§ WHAT TO WORK ON
Format every line of the entries below as a Markdown table with two columns, Row and Line, that numbers each line. Skip blank lines and leave the pictures out.

§ DATA TO USE
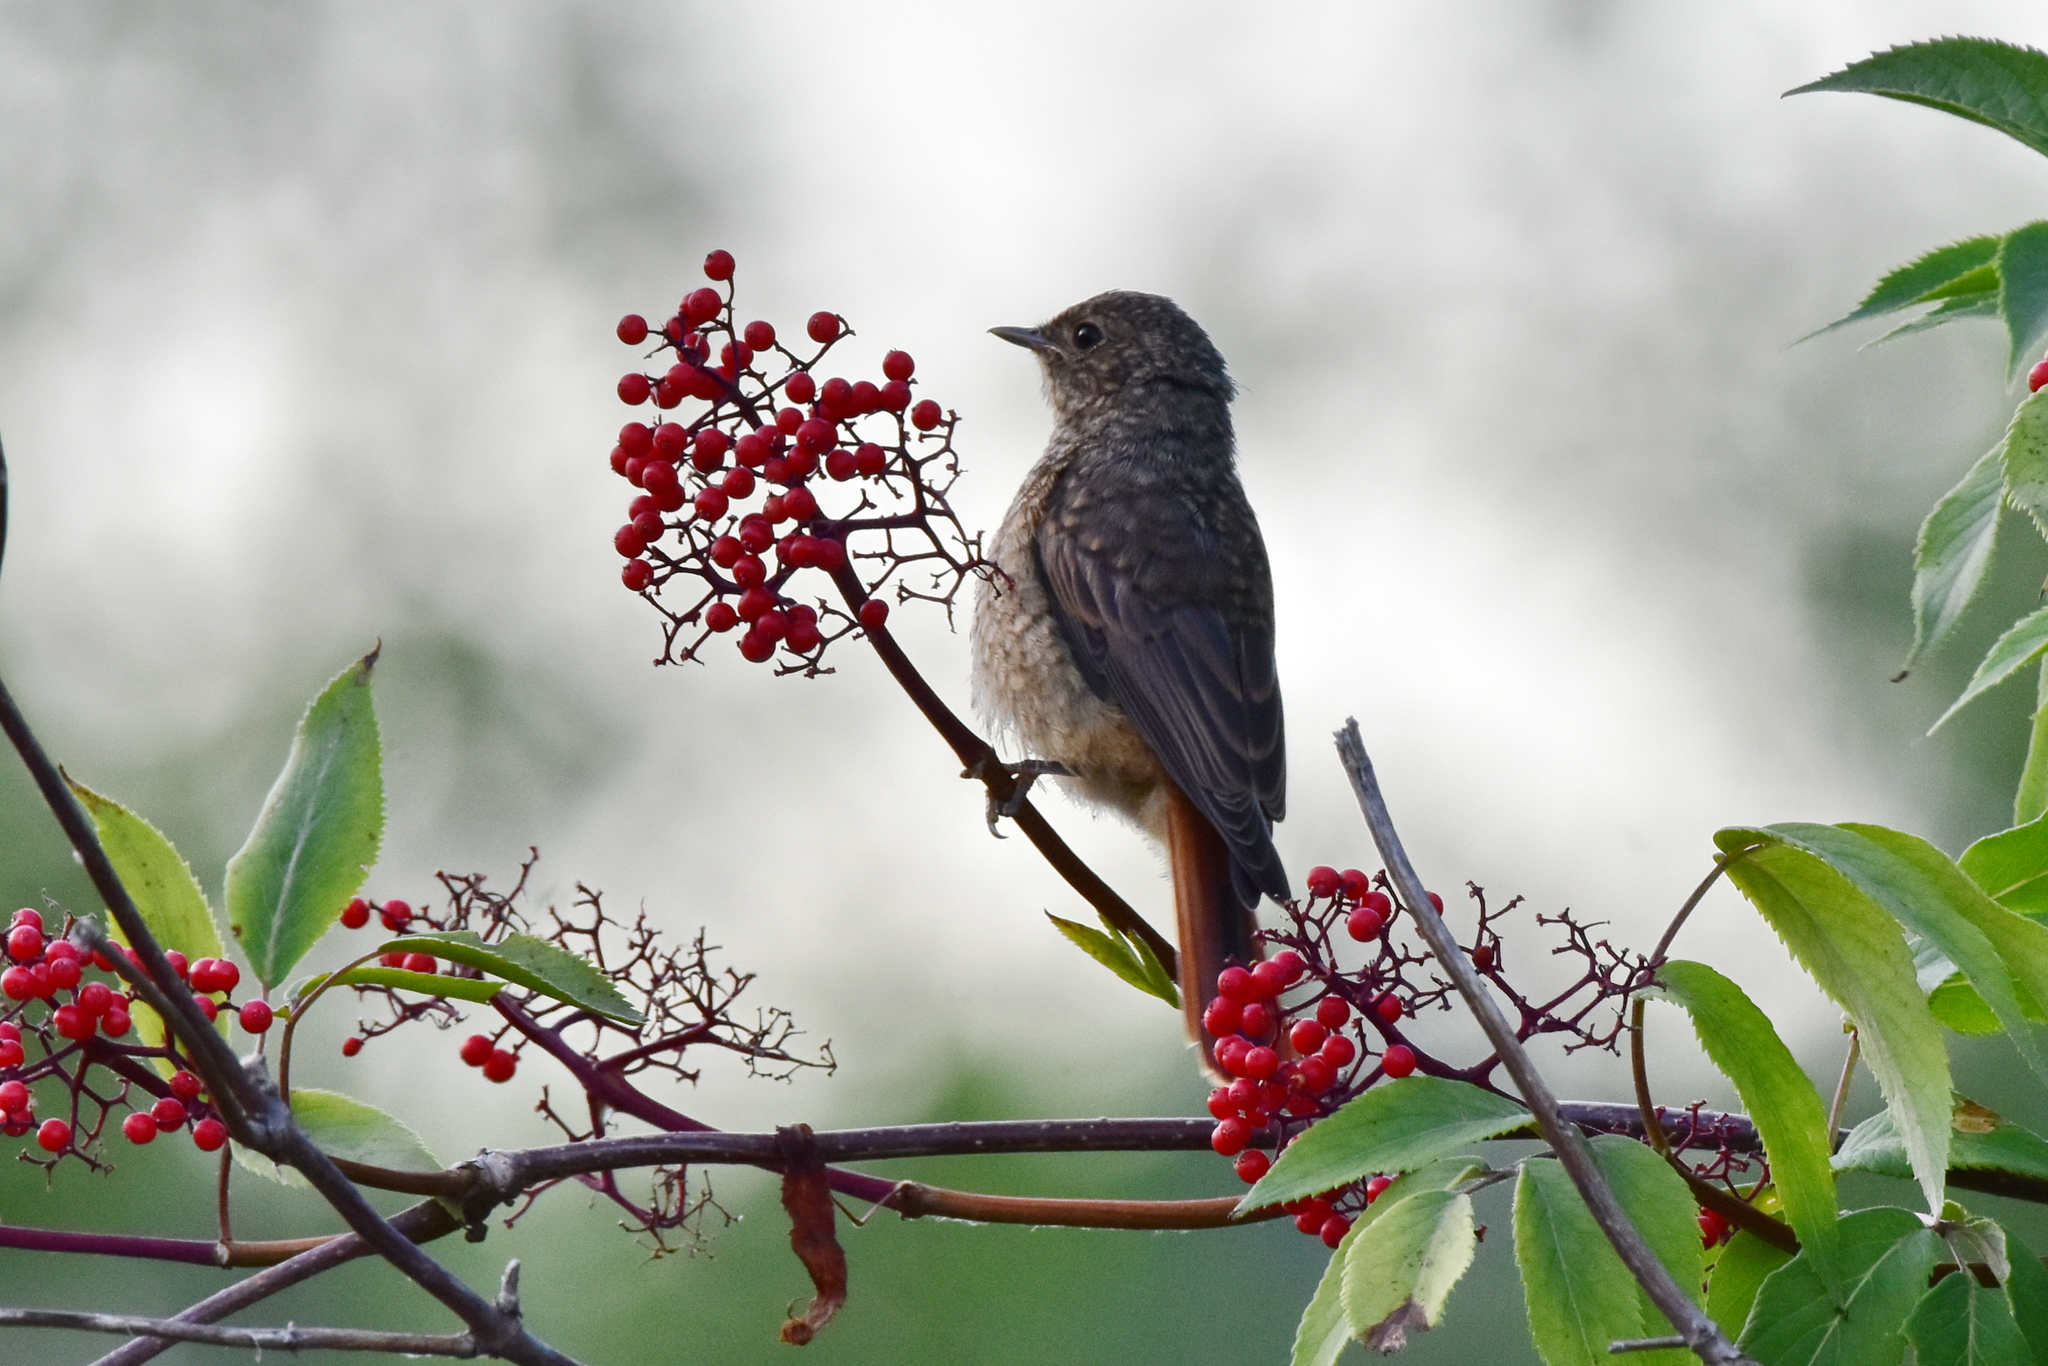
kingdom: Animalia
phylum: Chordata
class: Aves
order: Passeriformes
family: Muscicapidae
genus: Phoenicurus
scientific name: Phoenicurus phoenicurus
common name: Common redstart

§ ANSWER TO THE TASK
| Row | Line |
|---|---|
| 1 | kingdom: Animalia |
| 2 | phylum: Chordata |
| 3 | class: Aves |
| 4 | order: Passeriformes |
| 5 | family: Muscicapidae |
| 6 | genus: Phoenicurus |
| 7 | scientific name: Phoenicurus phoenicurus |
| 8 | common name: Common redstart |